Theoretical morphological models of coiling#

The ktch.coiling module provides morphological analyses using theoretical morphological models of shell coiling.

Theoretical morphological models#

A theoretical morphological model is a model that mimics morphologies and morphogenesis: it maps (a few interpretable) parameters to a form. The parameters span a theoretical morphospace; the model can describe not only forms that exist but also those that are theoretically possible yet to be observed.

ktch provides both functions: transform estimates the parameters from a form, and inverse_transform generates a form from parameters.

Coiling models#

The ktch.coiling module describes an accretionary tube: a generating curve (the aperture shape) swept along a generating spiral (also called the growth trajectory), the space curve traced by a reference point as the organism grows.

The module covers forms from a straight tube to a tightly coiled tube, including shells, horns, tusks, and beaks.

Raup’s model#

Raup’s model (Raup & Michelson 1965) represents a shell as a generating curve growing along a logarithmic (equiangular) spiral.

The tube radius and the locus of the generating curve’s reference point are

\[ r_R(\theta) = r_0\, W_R^{\theta / 2\pi}, \]
\[\begin{split} p_R(\theta) = r_0\, W_R^{\theta / 2\pi}\, R_z(\theta) \begin{pmatrix} \dfrac{2 D_R}{1 - D_R} + 1 \\ 0 \\ 2 T_R \left( \dfrac{D_R}{1 - D_R} + 1 \right) \end{pmatrix}, \end{split}\]

where \(\theta\) is the coiling angle and \(R_z(\theta)\) is the rotation about the coiling axis (Noshita 2014). The form is determined by the whorl expansion rate \(W_R\) (w_r, \(W_R > 1\)), the translation rate \(T_R\) (t_r), and the relative distance of the generating curve from the axis \(D_R\) (d_r, \(-1 < D_R < 1\)); \(r_0\) is the initial radius (r0). ktch implements this model as the raup function and the RaupModel class.

Raup’s model, and the morphospace studies it enabled, are the origin of theoretical morphology (Raup & Michelson 1965, Raup 1966).

Growing tube model#

The growing tube model takes a local, differential-geometric view: the shell is a tube of radius \(r(s)\) swept along a trajectory, and the form follows from how the trajectory and the radius change at each growth stage \(s\). A Frenet frame \((\xi_1, \xi_2, \xi_3)\) and the radius evolve as

\[\begin{split} \frac{d}{ds} \begin{pmatrix} \xi_1 \\ \xi_2 \\ \xi_3 \end{pmatrix} = \begin{pmatrix} 0 & C_G & 0 \\ -C_G & 0 & T_G \\ 0 & -T_G & 0 \end{pmatrix} \begin{pmatrix} \xi_1 \\ \xi_2 \\ \xi_3 \end{pmatrix}, \qquad \frac{dr}{ds} = E_G\, r, \end{split}\]

and the trajectory integrates the tangent, \(p_G(s) = p_0 + \int_0^s r(s')\, \xi_1(s')\, ds'\), with the arc length \(l\) satisfying \(dl/ds = r\). Here \(E_G\) is the expansion rate (e_g), and \(C_G\) (c_g) and \(T_G\) (t_g) are the standardized curvature and torsion, that is, curvature and torsion expressed relative to the tube radius. ktch implements this as the growing_tube function and the GrowingTubeModel class.

▶ _Source material_
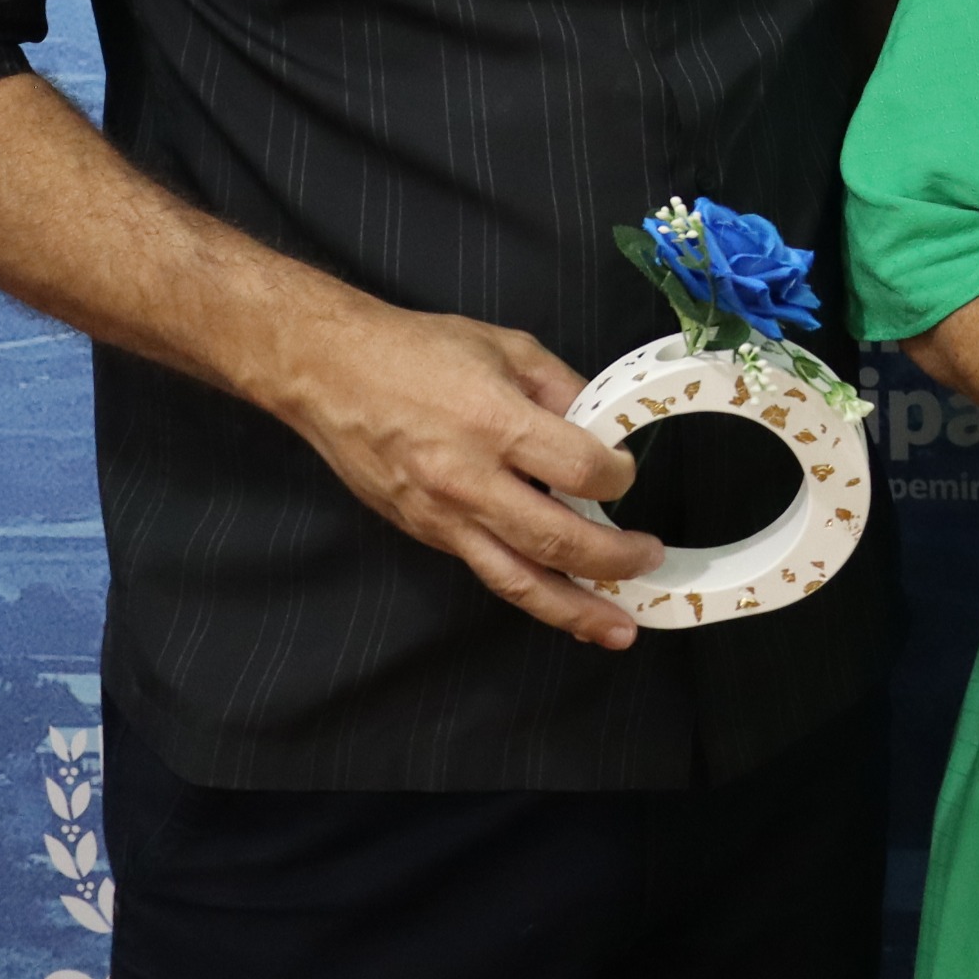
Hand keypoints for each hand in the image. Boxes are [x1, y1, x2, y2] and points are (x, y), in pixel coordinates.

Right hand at [262, 296, 664, 648]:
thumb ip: (561, 388)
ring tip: (617, 630)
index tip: (626, 472)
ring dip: (575, 610)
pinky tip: (562, 603)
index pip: (579, 470)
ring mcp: (443, 516)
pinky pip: (487, 571)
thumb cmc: (416, 351)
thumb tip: (604, 426)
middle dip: (613, 560)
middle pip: (556, 540)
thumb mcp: (506, 347)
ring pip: (518, 580)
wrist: (329, 373)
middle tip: (650, 561)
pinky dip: (529, 592)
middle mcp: (468, 480)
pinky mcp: (424, 534)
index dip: (618, 476)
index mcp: (494, 423)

▶ _Action item 1_
In the coiling models text above, rewrite the paragraph beginning "A theoretical morphological model is a model that mimics" as a short bulleted list that keeps its main facts.
▶ _Action item 2_
Answer these questions from the coiling models text.
(a) Which ktch function generates a form from parameters?
(b) Along what kind of spiral does Raup's model grow the generating curve?
(c) Which function and class implement the growing tube model in ktch?

▶ _Response area 1_
- A theoretical morphological model mimics morphologies and morphogenesis.
- It maps a few interpretable parameters to a form.
- The parameters span a theoretical morphospace.
- The model can describe forms that exist and forms that are theoretically possible but not yet observed.

▶ _Response area 2_
(a) inverse_transform
(b) A logarithmic (equiangular) spiral
(c) The growing_tube function and the GrowingTubeModel class